Wednesday, July 20, 2005

The Next Supreme Court Justice?

by Kyle Michaelis
President Bush made his pick to replace retiring Supreme Court Justice Sandra Day O'Connor official last night, naming Judge John G. Roberts as his first nominee to the highest court in the land. Roberts' nomination now moves on to the Senate for confirmation, requiring a simple majority that seems likely barring any disastrous revelations during hearings by the Judicial Committee.

The word on the street is that Roberts is a "mainstream" conservative. The problem is that label doesn't say much. It leaves a whole lot of room for guess work on his views about abortion, states' rights, and the role of the federal government in regulating commerce. On abortion, he told the Senate during hearings to become a Federal Appeals Court Judge in 2003:
"Roe v. Wade is the settled law of the land. It's a little more than settled...There's nothing in my personal views that would prevent me from fully and faithfully applying that precedent."

That's all well and good, but there's going to be a lot of temptation to open up this unsettling can of worms again so long as there are votes to be squeezed out of it. Were Rowe v. Wade ever truly accepted as settled law - even in principle, not necessarily without restriction - the Republicans would lose their most salient bond with Christian voters. The question becomes whether or not Roberts will respect legal precedents even when he has the power to move beyond their interpretation and actually over-turn them, a question of far greater consequence than its application to the old Roe v. Wade debate in which the very fate of 70 years of social and economic progress hangs in the balance.

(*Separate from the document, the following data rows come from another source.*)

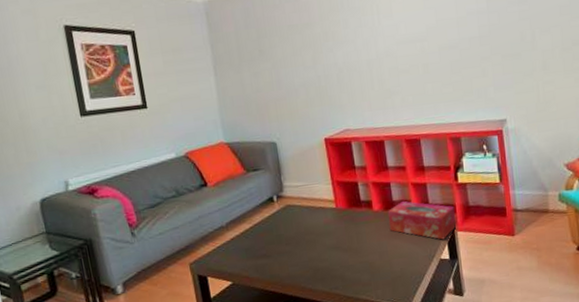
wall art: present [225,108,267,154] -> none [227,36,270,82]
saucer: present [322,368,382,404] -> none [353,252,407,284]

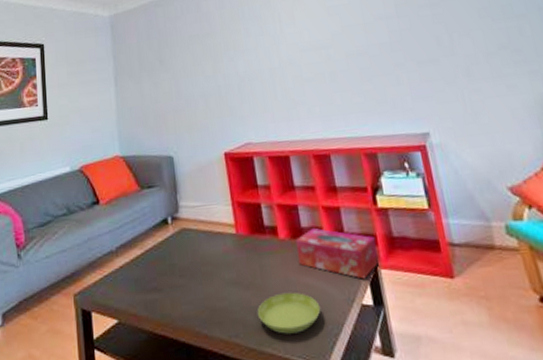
saucer: none [353,252,407,284] -> present [257,292,321,334]

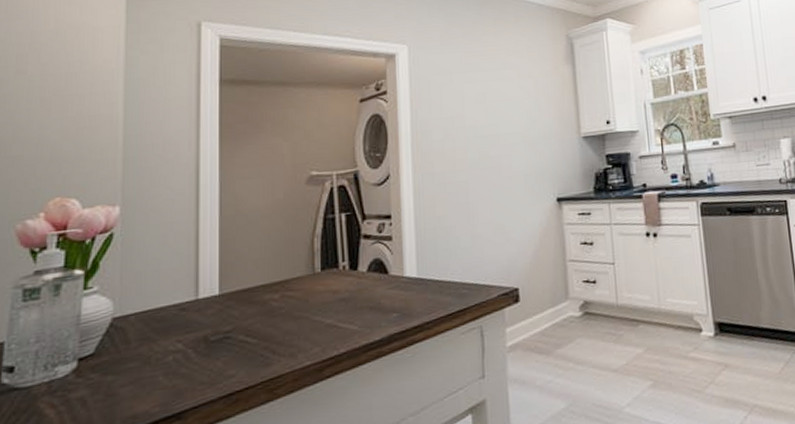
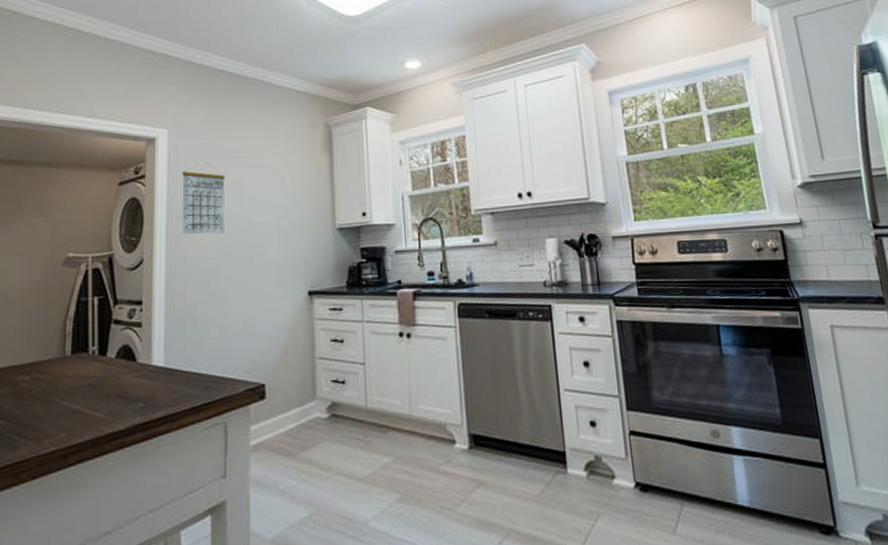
calendar: none [425,78,471,148] -> present [182,163,226,234]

Roberts selection ends weeks of speculation yet comes earlier than expected. Most importantly for Nebraska's immediate purposes, it ends brief and somewhat silly local discussion that Sen. Ben Nelson may have been in the running. Though Nelson won't be joining the bench, however, there is still the possibility of his holding considerable say in the confirmation process - both as a decidedly non-partisan swing voter and as one of the de facto heads of the 14 member judicical pact in the Senate that could decide the fate of a highly unlikely filibuster of Roberts' nomination.

Last week, the Lincoln Journal-Star reported:
Sen. Ben Nelson said Thursday the coalition remains intact and available as "a safety net"....

"We are hoping the process will work without our involvement," he said. "We would like nothing more than to become unnecessary"....

Nelson said Bush's efforts to reach out to senators from both parties seeking their advice in advance of his Supreme Court nomination may be an indication that he "most likely will choose someone who won't even raise the question of extraordinary circumstances"....

If the process breaks down, Nelson said, the coalition of 14 senators remains available to prevent "any imploding of the Senate that might occur."

Nelson said he's hopeful the president will "come up with a nominee more in the mainstream, somebody who is not going to be a judicial activist."

Already, he said, the bipartisan coalition may have had an effect by calling upon Bush to recognize the Senate's constitutional authority to provide advice as well as require its consent.

So, Nelson seems content, although he was speaking when it seemed Bush would allow for more input from Senate leaders before making his choice. I guess even minor overtures of giving a damn what others think are good enough. Still, with Roberts' appartently uncontroversial past and the relative ease with which he was already once confirmed to a lower court, it seems unlikely Nelson would even consider voting against him.

Of course, that won't stop special-interest groups from trying to pressure Nelson on both fronts, even if it's only to emphasize that he has a "D" by his name before the 2006 election. Say what groups will of this being about some hypocritical idea of religious freedom or nonsense notion of "judicial activism" - at the end of the day, for most of the players on the board - this is politics. Pure and simple. Sad but true.